Saturday, February 8, 2014

Tenement Tales of New York





Tenement Tales of New York
James William Sullivan

reviewed by Mick Mykola Dementiuk


    “Pat Murphy, boy of eight years, whose clothes were dirty, whose hair was tousled, face smudged, and hands blackened…” Thus begins Tenement Tales of New York, an out-of-print book, published in 1895, and whom we have to thank Ephemeral New York for bringing it to our attention.
     I enjoyed reading this book of tales; it brought old New York to my touch and grasp. Such as Slob Murphy, the rowdy boy of New York streets in the late 1880-90s, who injures his hand and is at death’s door as a result. He has remorse for all the street fighting and shenanigans he’s done over his short years and seeing a vision of his dead mother, says the Lord’s Prayer and passes away.  A bit maudlin but I suppose that fits in with the time. His friends and acquaintances sadly look upon his passing, till someone says, " Wot's dey a-goin to do wit' his old cloze ? " Each hungry for getting something or other to take care of them; a shrug at the dead boy. Meanwhile his father, who is angry, but dares any police office to get at his son’s dead body. He speaks with a typical Irish accent, reminiscent of Charles Dickens characters, declaiming, avowing, and swearing. In a way, it sounds like a pleasant blarney which we no longer hear in these parts. (Oh, how New York has changed…) We follow the funeral procession to a solemn burial and what else? his father ends up dead drunk, and life in New York goes on…
     In another tale, Minnie Kelsey’s Wedding, a girl sits in a tenement all bundled up from the chill and looking out a window. “(D)oors slamming, children wailing, women scolding, boys hallooing, all mingling with the endless clatter of kitchen labors.” She had arrived in the city expecting a very different life but very quickly was trapped in its poverty and go-nowhere existence, nothing but a factory girl working day after day at the same tedious labor. Still, she has friends who invite her to attend a ball, and though she isn’t sure of going she says yes. At the ball she sees the man of her dreams. At first she intimidated when she hears other gossiping about his fiery nature and that he has a different girl every weekend. But alone with her the two-timing man proposes… A schmaltzy story, still with the rest of the tales in the book it fits right in.
     Cohen’s Figure is about a sewing machine operator, a boring lackluster job, but which has been done for countless year after year, while Luigi Barbieri concerns a new Italian merchant at Mott Street fruit emporium, who arranges every fruit on his stand but still can’t get any customers, just a few. “If he could but learn to speak fluently to the Americans, like his padrone, he might some day become a man of influence himself. He might even aspire to an East Side grocery store, with a stock of Italian goods.” He helps a little girl from getting run over by a truck and he himself is struck down.
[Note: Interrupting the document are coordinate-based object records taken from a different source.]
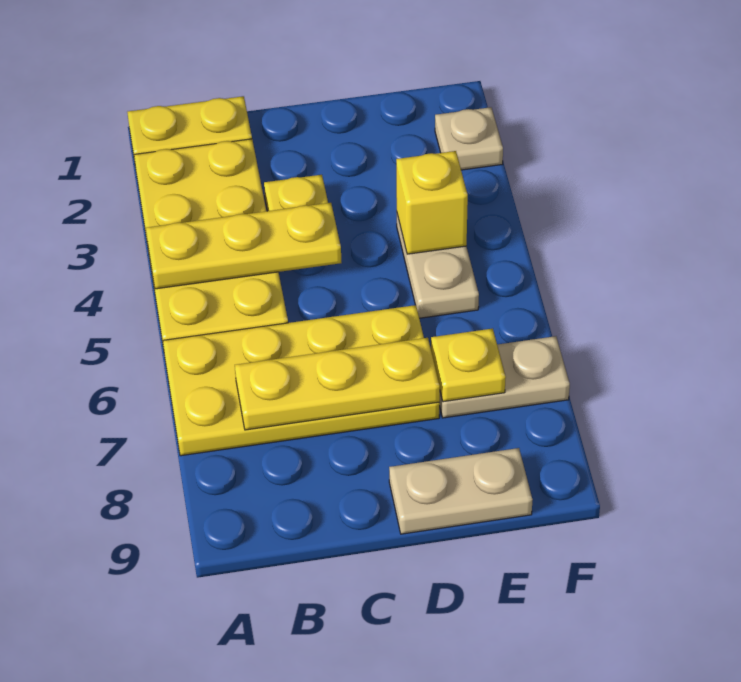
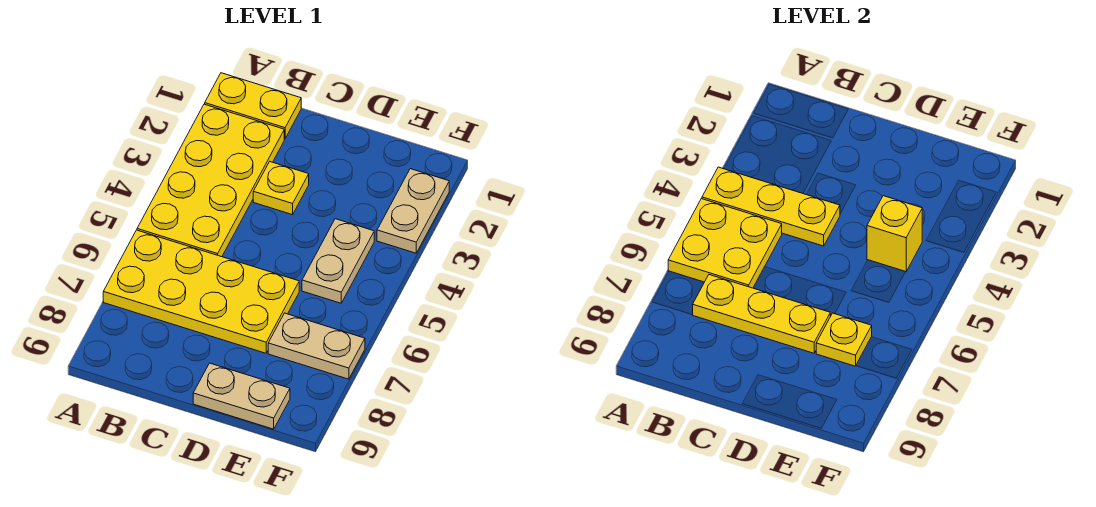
none -> yellow plate A5:B6 level 2
tan plate F2 level 1 -> tan plate F2:F3 level 1

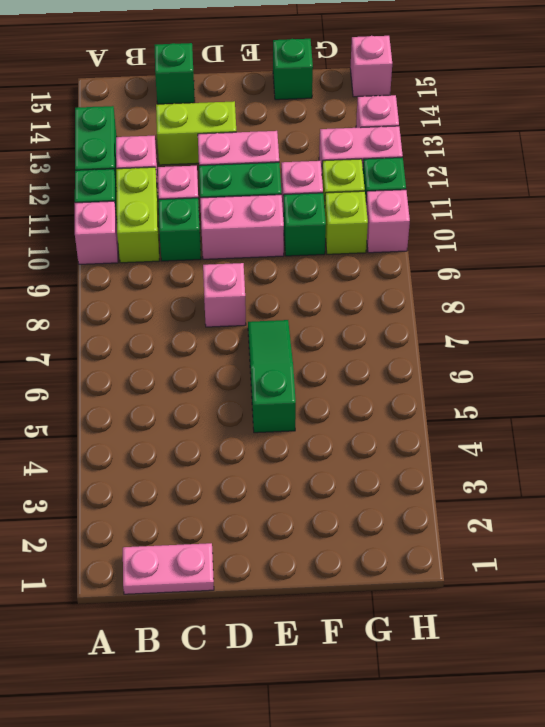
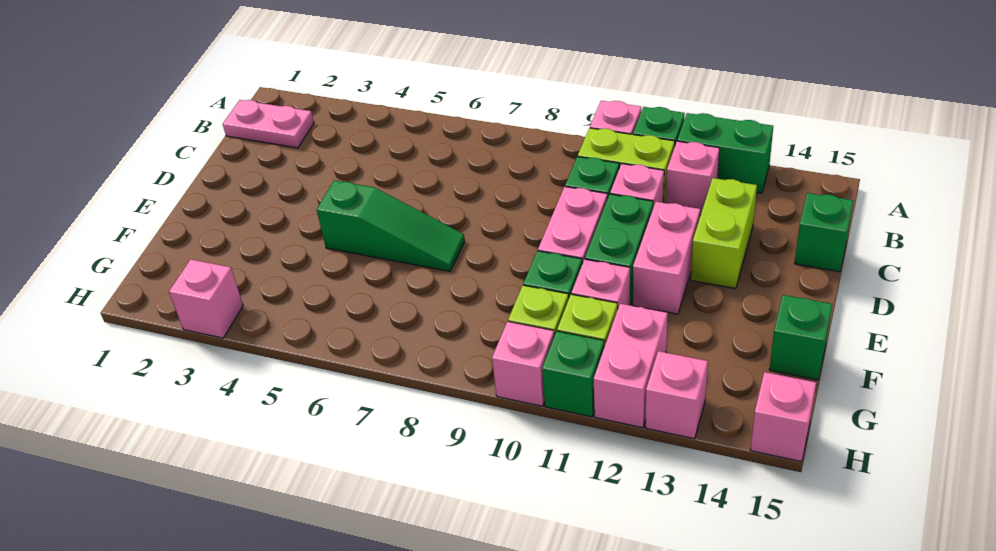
pink plate B1:C1 level 1 -> pink plate B1:B2 level 1
pink brick D8 level 1 -> pink brick H3 level 1

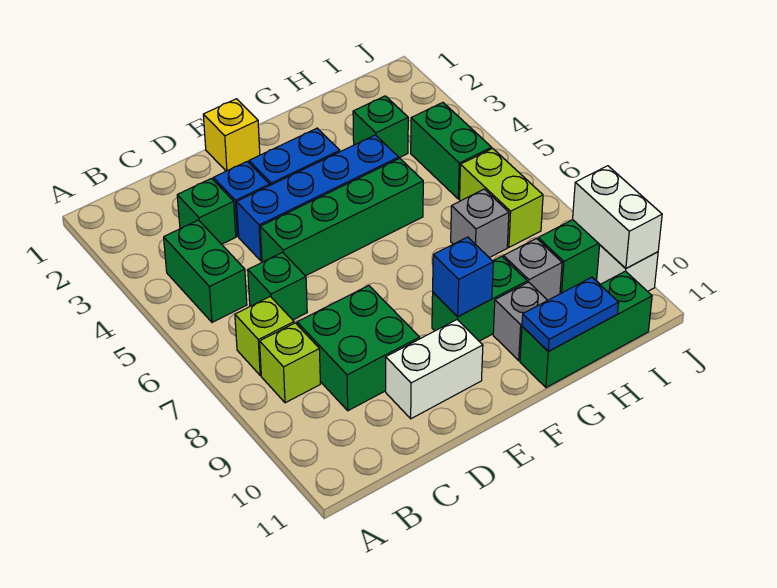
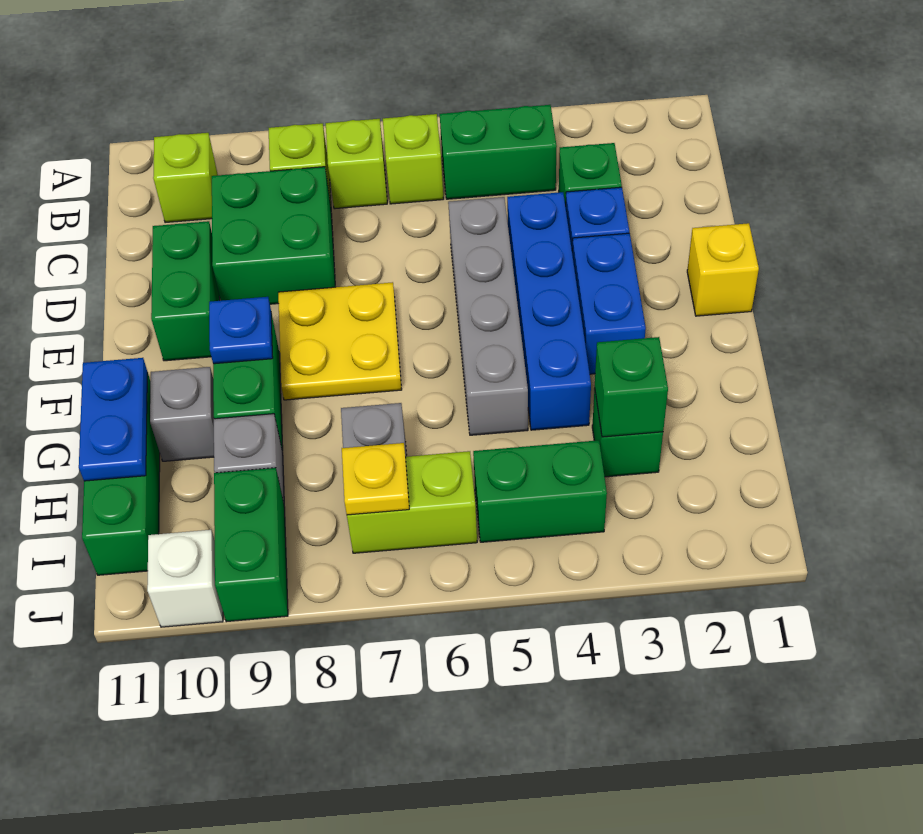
none -> lime brick B6 level 1
none -> lime brick B10 level 1
green brick C6 level 1 -> green brick H3 level 2
green brick D5:G5 level 1 -> grey brick D5:G5 level 1
white brick D10:E10 level 1 -> green brick D10:E10 level 1
none -> yellow plate E7:F8 level 1
blue brick F9 level 2 -> blue plate F9 level 2
none -> yellow plate I7 level 2
white brick J9:J10 level 2 -> none

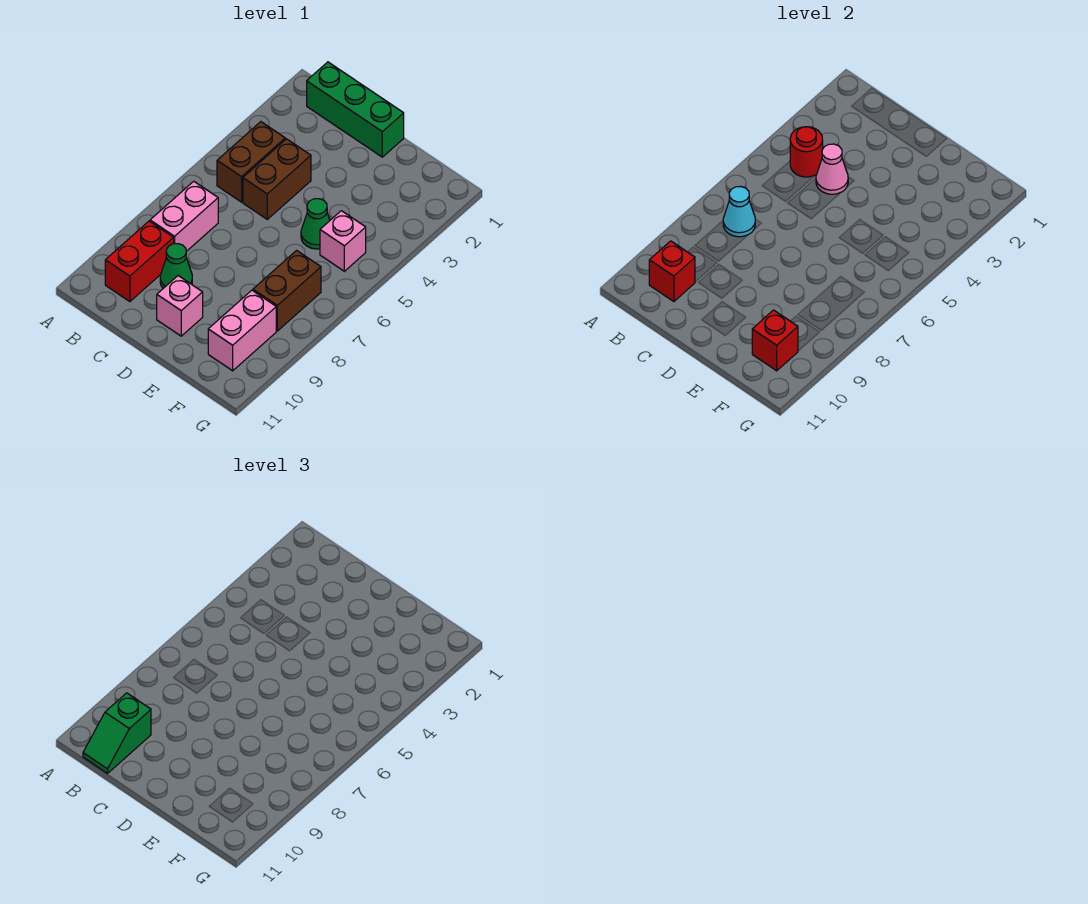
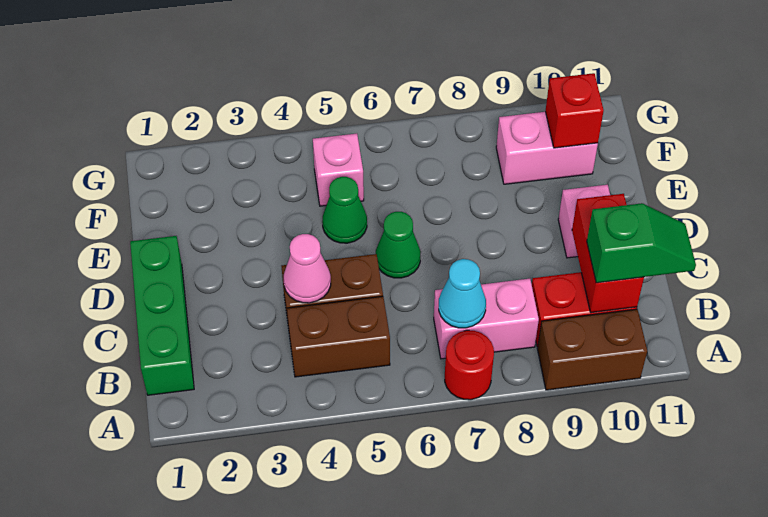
red round brick B4 level 2 -> red round brick A7 level 1
red brick B10 level 2 -> red brick B10:C10 level 2
green cone C9 level 1 -> green cone D6 level 1
brown brick F7:F8 level 1 -> brown brick A9:A10 level 1

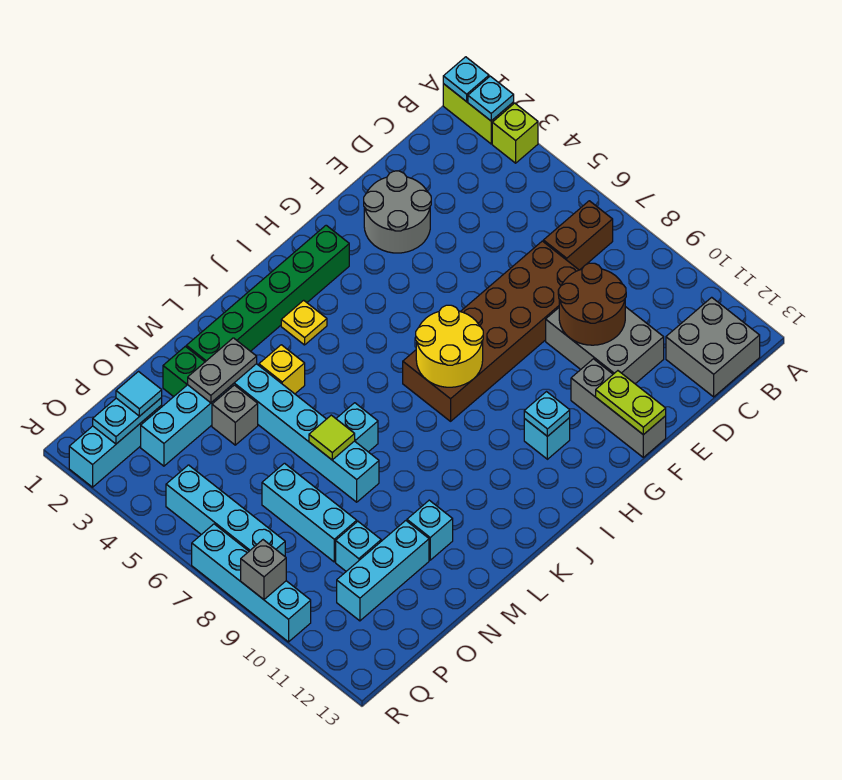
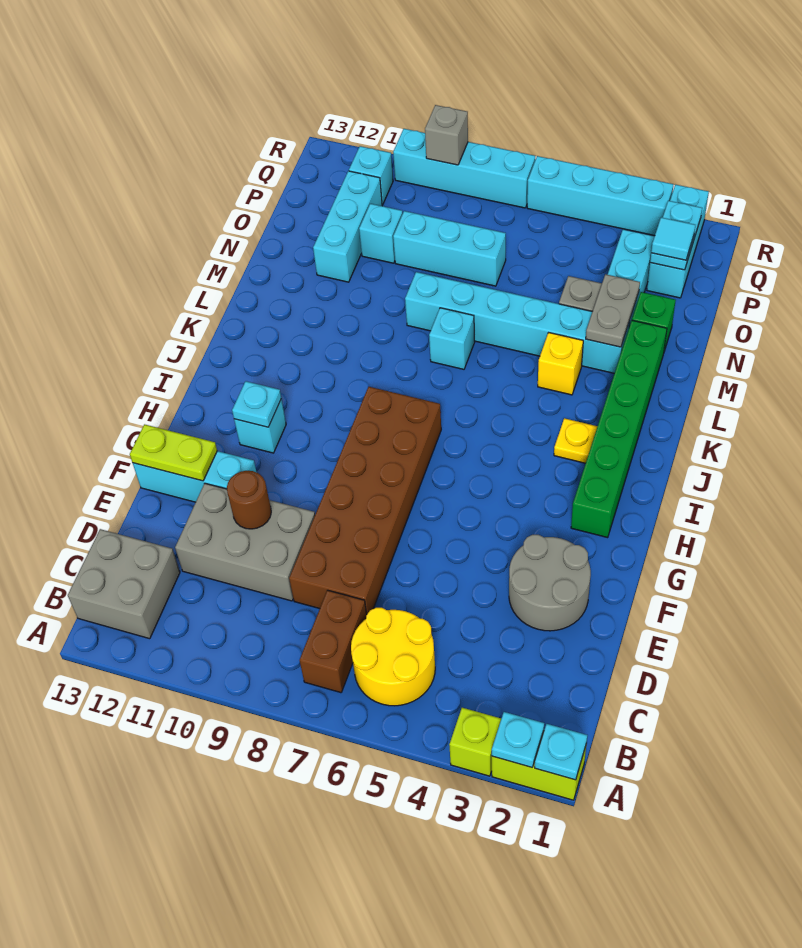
brown round brick D9:E10 level 2 -> brown round brick E10 level 2
grey brick F11:F13 level 1 -> cyan brick F11:F13 level 1
yellow round brick H7:I8 level 2 -> yellow round brick B5:C6 level 1
lime tile M7 level 2 -> none
cyan brick M11 level 1 -> cyan brick Q11 level 1
cyan brick Q5:Q8 level 1 -> cyan brick R3:R6 level 1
The only tears someone sheds is the vague obituary "I wonder what killed off the last one — laziness or bad whisky?"
      Leather’s Banishment is about a boy pick-pocketing a woman on the subway and disappearing with her screaming behind him; he’s done this countless times and will do it again. In Not Yet dreamer Ivan, whose always dreaming of ‘castles in Spain’ reads the paper and takes the subway each morning to work, where he labors before his sewing machine and reads reports from Russia and Germany.  At work it’s payday and suddenly he feels cheated, being fined for a ruined jacket collar which did didn’t do. Is outraged by the injustice but what can he do? He sinks back into his socialist dreams of the future where the world is all right and fair. Instead “…from the open doorways of the tenements, and falling into the broken lines of passers- by hurrying along on the sidewalks, were poor-looking work-people,— men, women, children.”
    While in A Young Desperado a rich 7 year old boy accidentally wanders into the poor neighborhood where the poor kids attack him. He meets other boys; one takes him around the city, on buses and cars and tells him that he eats about once a week. Teaches him the way of the streets...
     These different tales about immigrant life in New York City in the 1890s show that the city is always throbbing and booming, and always one step ahead of everybody. In many of the stories we get glimpses of what it was like among the poor folk. What this book does is bring the street life into clear focus and vision, the different crowds, the traffic on the street, the rubbish, the debris and the countless other little things which were a part of living in New York, uptown, downtown, the poor are everywhere, East Side, West Side, all around the town…so to speak. Still, I enjoyed it very much; captures the mood of New York and how it was so very long ago. As it is drastically changing now it has been constantly changing on and on…  

An aside: Though I very much liked reading this there is a more recent book about New York in the early 1900s The Golem and the Jinni by Helene Wecker A book that will certainly set your old New York imagination spinning. A grand book!